Usher Syndrome

Usher syndrome, an autosomal recessive genetic disorder, is the most common cause of deaf-blindness, estimated to account for more than 50% of cases of dual sensory impairment, 18% of cases of retinitis pigmentosa, and approximately 3% to 6% of cases of congenital deafness. The frequency of Usher syndrome in the United States is approximately 4.4/100,000.

The major symptoms of Usher syndrome include visual and hearing loss, as well as vestibular dysfunction. There are three discrete clinical categories of Usher syndrome: Type I, Type II, and Type III. The three categories are distinguished primarily by severity and age of onset of the various symptoms. Type I Usher syndrome is characterized by congenital severe to profound hearing impairment, progressive retinal degeneration beginning in childhood, and vestibular dysfunction. Type II Usher syndrome is characterized by moderate to severe hearing impairment, typical vestibular functioning, and a later onset of retinal degeneration. Type III Usher syndrome is the rarest form, and is characterized by progressive hearing impairment with variable retinal and vestibular symptoms.

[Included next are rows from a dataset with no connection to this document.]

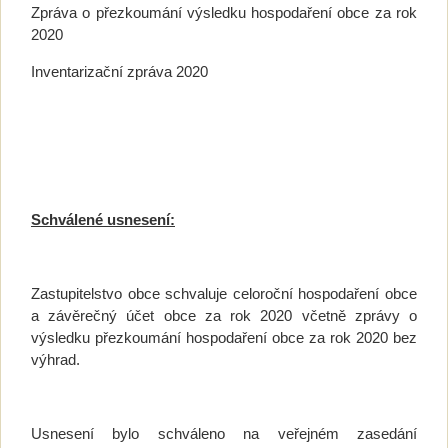
Zpráva o přezkoumání výsledku hospodaření obce za rok
2020
Inventarizační zpráva 2020
Schválené usnesení:
Zastupitelstvo obce schvaluje celoroční hospodaření obce
a závěrečný účet obce za rok 2020 včetně zprávy o
výsledku přezkoumání hospodaření obce za rok 2020 bez
výhrad.
Usnesení bylo schváleno na veřejném zasedání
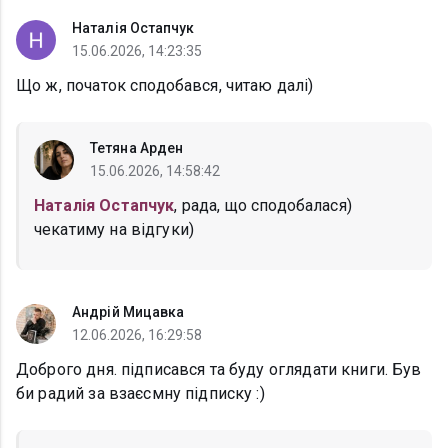
Наталія Остапчук
15.06.2026, 14:23:35
Що ж, початок сподобався, читаю далі)
Тетяна Арден
15.06.2026, 14:58:42
Наталія Остапчук
, рада, що сподобалася)
чекатиму на відгуки)
Андрій Мицавка
12.06.2026, 16:29:58
Доброго дня. підписався та буду оглядати книги. Був
би радий за взаєсмну підписку :)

The specific genes involved in the expression of the various types of Usher syndrome, as well as means of prevention and treatment, are currently under investigation. It is recommended that all children exhibiting hearing impairment be screened for Usher syndrome.


Astuto, L.M., Bork, J.M., Weston, M.D., Askew, J.W., Fields, R.R., Orten, et al. (2002). CDH23 mutation and phenotype heterogeneity: A profile of 107 diverse families with Usher syndrome and nonsyndromic deafness. American Journal of Human Genetics, 71, 262-275.